Calibration of Human Driving Behavior and Preference Using Naturalistic Traffic Data
Dai, Qi, Shen, Di, Wang, Jinhong, Huang, Suzhou, Filev, Dimitar
Understanding human driving behaviors quantitatively is critical even in the era when connected and autonomous vehicles and smart infrastructure are becoming ever more prevalent. This is particularly so as that mixed traffic settings, where autonomous vehicles and human driven vehicles co-exist, are expected to persist for quite some time. Towards this end it is necessary that we have a comprehensive modeling framework for decision-making within which human driving preferences can be inferred statistically from observed driving behaviors in realistic and naturalistic traffic settings. Leveraging a recently proposed computational framework for smart vehicles in a smart world using multi-agent based simulation and optimization, we first recapitulate how the forward problem of driving decision-making is modeled as a state space model.
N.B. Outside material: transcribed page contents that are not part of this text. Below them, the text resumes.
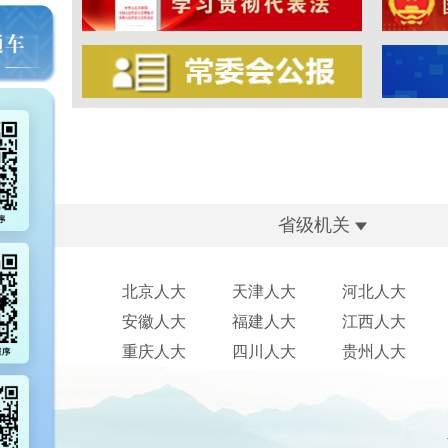
省级机关
北京人大
天津人大
河北人大
安徽人大
福建人大
江西人大
重庆人大
四川人大
贵州人大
We then show how the model can be inverted to estimate driver preferences from naturalistic traffic data using the standard Kalman filter technique. We explicitly illustrate our approach using the vehicle trajectory data from Sugiyama experiment that was originally meant to demonstrate how stop-and-go shockwave can arise spontaneously without bottlenecks. Not only the estimated state filter can fit the observed data well for each individual vehicle, the inferred utility functions can also re-produce quantitatively similar pattern of the observed collective behaviors. One distinct advantage of our approach is the drastically reduced computational burden. This is possible because our forward model treats driving decision process, which is intrinsically dynamic with multi-agent interactions, as a sequence of independent static optimization problems contingent on the state with a finite look ahead anticipation. Consequently we can practically sidestep solving an interacting dynamic inversion problem that would have been much more computationally demanding.